Both types of information can be very hard to get by. While they are often readily available in the case of famous authors, they tend to me much harder to come by in the case of less famous creators or works, who unlike books do not always carry a date of publication.
This makes it very difficult to take a collection of artworks from a museum or a box of photographs from an archive and analyse, which works are in the public domain and which ones are not. As a result we are currently dealing with a lot of works that are living in a sad grey zone inbetween being positively copyrighted and being positively in the public domain, because it is either impossible or prohibitively expensive to figure out their rights status.

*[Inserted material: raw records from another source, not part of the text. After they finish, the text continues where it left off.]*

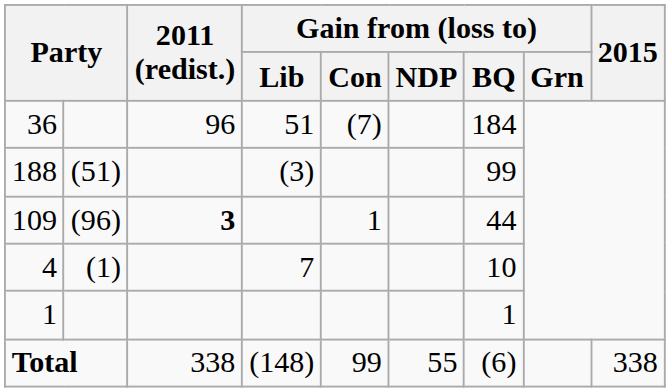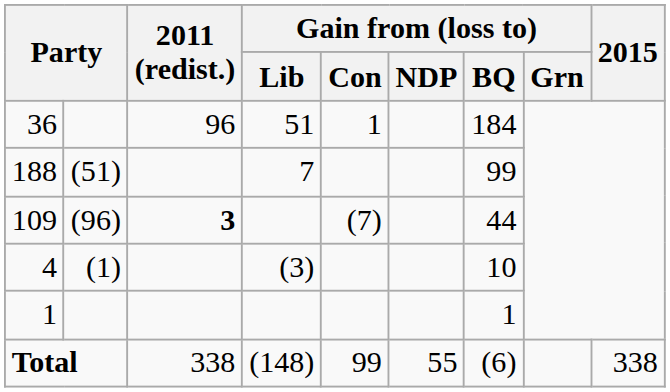36 | Gain from (loss to) / Con: (7) -> 1
188 | Gain from (loss to) / Lib: (3) -> 7
109 | Gain from (loss to) / Con: 1 -> (7)
4 | Gain from (loss to) / Lib: 7 -> (3)
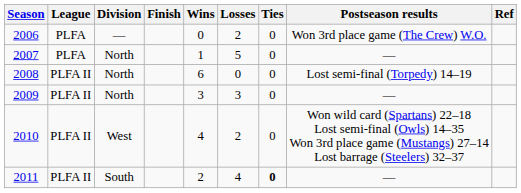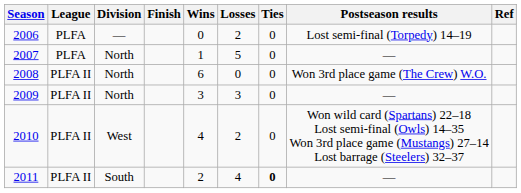2006 | Postseason results: Won 3rd place game (The Crew) W.O. -> Lost semi-final (Torpedy) 14–19
2008 | Postseason results: Lost semi-final (Torpedy) 14–19 -> Won 3rd place game (The Crew) W.O.
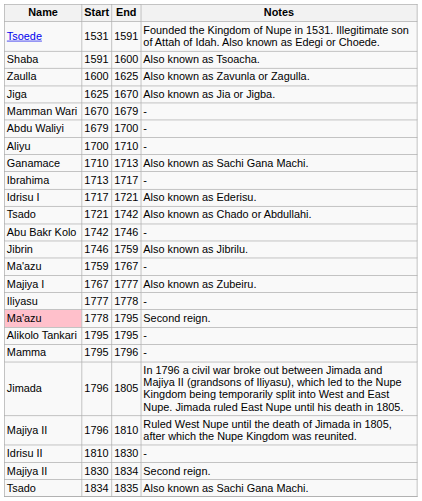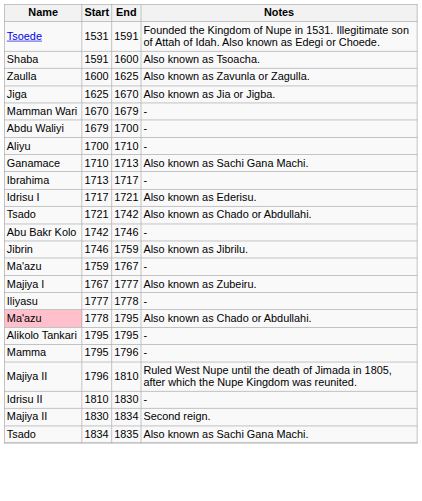1778 / 1795 | Notes: Second reign. -> Also known as Chado or Abdullahi.
- row: Jimada | 1796 | 1805 | In 1796 a civil war broke out between Jimada and Majiya II (grandsons of Iliyasu), which led to the Nupe Kingdom being temporarily split into West and East Nupe. Jimada ruled East Nupe until his death in 1805.
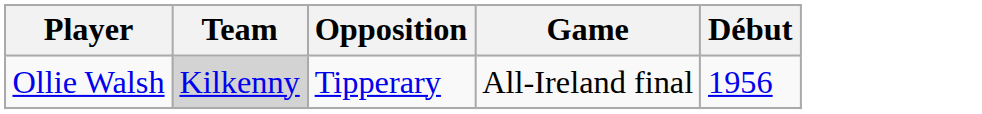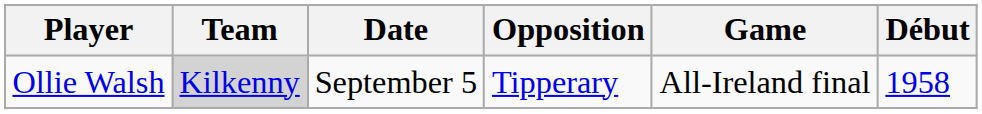+ column: Date | September 5
Ollie Walsh | Début: 1956 -> 1958
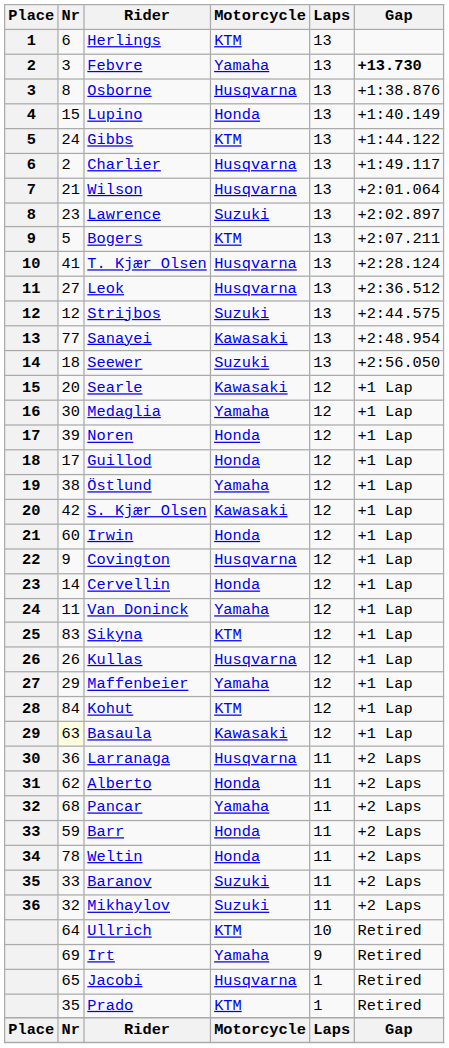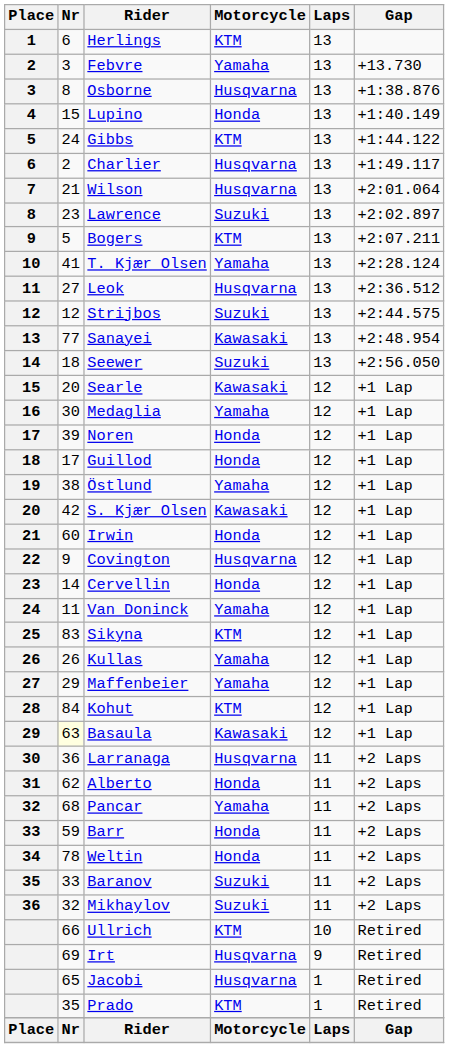Febvre | Gap: bold -> normal
T. Kjær Olsen | Motorcycle: Husqvarna -> Yamaha
Kullas | Motorcycle: Husqvarna -> Yamaha
Ullrich | Nr: 64 -> 66
Irt | Motorcycle: Yamaha -> Husqvarna
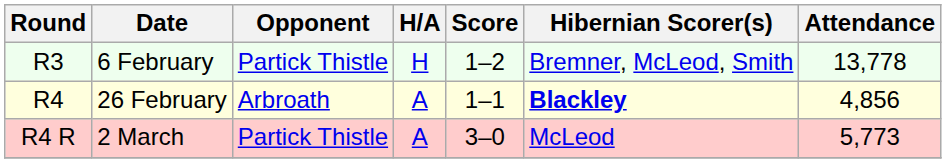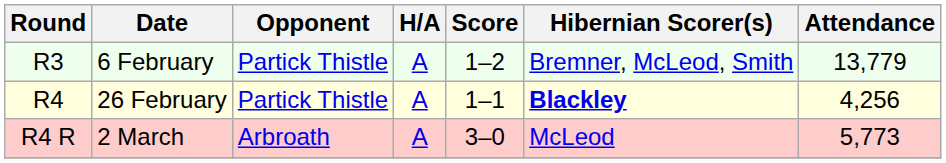6 February | H/A: H -> A
6 February | Attendance: 13,778 -> 13,779
26 February | Opponent: Arbroath -> Partick Thistle
26 February | Attendance: 4,856 -> 4,256
2 March | Opponent: Partick Thistle -> Arbroath
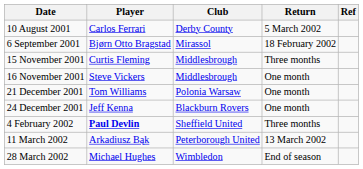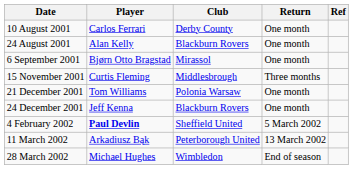10 August 2001 | Return: 5 March 2002 -> One month
+ row: 24 August 2001 | Alan Kelly | Blackburn Rovers | One month
6 September 2001 | Return: 18 February 2002 -> One month
- row: 16 November 2001 | Steve Vickers | Middlesbrough | One month
4 February 2002 | Return: Three months -> 5 March 2002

Right now this grey zone includes all works created from the mid-19th century until 1942. Many of the historically extremely interesting works published in this period which are in the public domain, remain unusable because we can't determine their status. This of course is a highly undesirable situation and none of these works are not given the chance of a second life.
One way to solve this issue would be, to turn around the burden of proof. Instead of requiring potential re-users to determine, if a work is still protected by copyright, we should require authors to provide the necessary information to make this determination. Works should only be protected by copyright, if the rights holder makes available the relevant information via a publicly available registry. One such proposal come from the Communia association for the public domain, which recommends that:
In order to prevent unnecessary and unwanted protection of works of authorship, full copyright protection should only be granted to works that have been registered by their authors. Non-registered works should only get moral rights protection. (Communia policy recommendation #8)
Unfortunately the above-mentioned Berne Convention from 1886 prohibits registration requirements and changing the Berne Convention is universally understood to be more difficult than figuring out the public domain status of even the largest and least well-documented collections imaginable.